Most of the loans I took out while I was in law school were Direct loans. The interest rate of Direct loans and Stafford loans is pegged to the 91-day T-bill plus a premium that varies with whether a student is (a) in school, grace or deferment (the "in school rate") or (b) repayment or forbearance (the "out of school rate"). This rate is set each year on July 1st, so for any given year it only matters what the 91-day T-bill discount rate was on the preceding July 1st. On July 1, 2004 the 91-day T-bill rate was 1.07% and the add-on premium for (a) above is 1.7% and for (b) above is 2.3%. In other words, the "in school rate" is 2.77% and the "out of school rate" is 3.37%. If you consolidate while in school you can lock in the lower rate permanently. The federal government is aware of this loophole and has blessed it in the Federal Register, Volume 64, Number 210, dated November 1, 1999.

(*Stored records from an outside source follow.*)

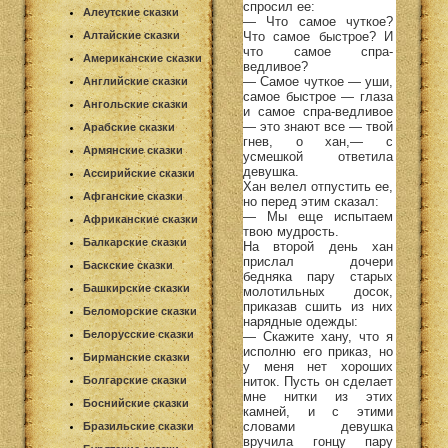
спросил ее:
Алеутские сказки
— Что самое чуткое?
Что самое быстрое? И
Алтайские сказки
что самое спра-
Американские сказки
ведливое?
— Самое чуткое — уши,
Английские сказки
самое быстрое — глаза
Ангольские сказки
и самое спра-ведливое
— это знают все — твой
Арабские сказки
гнев, о хан,— с
Армянские сказки
усмешкой ответила
девушка.
Ассирийские сказки
Хан велел отпустить ее,
Афганские сказки
но перед этим сказал:
— Мы еще испытаем
Африканские сказки
твою мудрость.
Балкарские сказки
На второй день хан
прислал дочери
Баскские сказки
бедняка пару старых
Башкирские сказки
молотильных досок,
приказав сшить из них
Беломорские сказки
нарядные одежды:
Белорусские сказки
— Скажите хану, что я
исполню его приказ, но
Бирманские сказки
у меня нет хороших
ниток. Пусть он сделает
Болгарские сказки
мне нитки из этих
Боснийские сказки
камней, и с этими
словами девушка
Бразильские сказки
вручила гонцу пару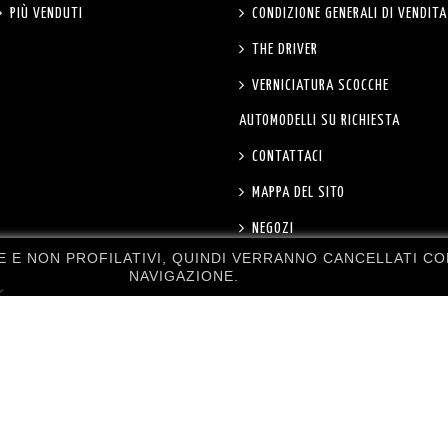
PIÙ VENDUTI
CONDIZIONE GENERALI DI VENDITA
THE DRIVER
VERNICIATURA SCOCCHE
AUTOMODELLI SU RICHIESTA
CONTATTACI
MAPPA DEL SITO
NEGOZI
NE E NON PROFILATIVI, QUINDI VERRANNO CANCELLATI 
NAVIGAZIONE.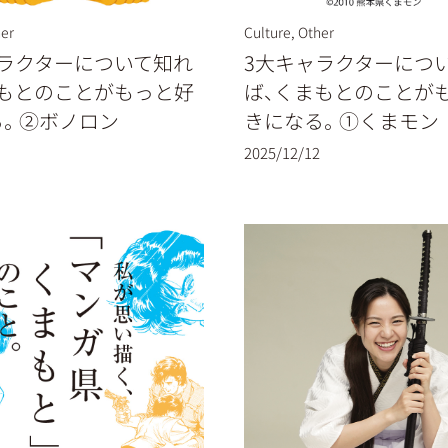
er
Culture
,
Other
ャラクターについて知れ
3大キャラクターにつ
まもとのことがもっと好
ば、くまもとのことが
る。②ボノロン
きになる。①くまモン
2025/12/12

It is worth noting that the 91-day T-bill rate will likely be higher next July than it was in 2004 so locking in rates now might be a good idea. (If you are nowhere near graduation and have no income to service loan payments you should check to see if locking in the rate will cause you to go into repayment.)
As mentioned earlier, many companies give you incentives to consolidate through them. Most common is an interest rate deduction (typically 1%) for making a predetermined number of payments on time and the already-mentioned interest rate deduction for setting up direct debit payments from your bank account (typically 0.25%, but 1.25% through UHEAA). Many private companies require that you continue to make all of your payments on time in order to keep your interest rate deduction and a payment that is even a day late can cost you the deduction for the remainder of the term of your loan.
THE PERFECT GAME: If a current student had only unconsolidated Direct or Stafford loans and chose to consolidate all of her debt through UHEAA while in school (so as to take advantage of the lower add-on premium afforded current students), set up payments through direct debiting of her account and made her first 48 payments on time, she would lock in a rate of 0.05%. 2.77% – 1.25% – 1.0% = 0.05%! If you were paying on $100,000 over 30 years at that rate, you would average only $2.09 a month in interest (I think I did the math right)! If you consolidated through the federal government the best rate you could make under that scenario would be 1.05% (still incredibly low!). The difference in interest between the two rates over 30 years would be $15,865.20. Moral of the story, use UHEAA if you can but in any case don’t put off thinking about this since rates are likely going up.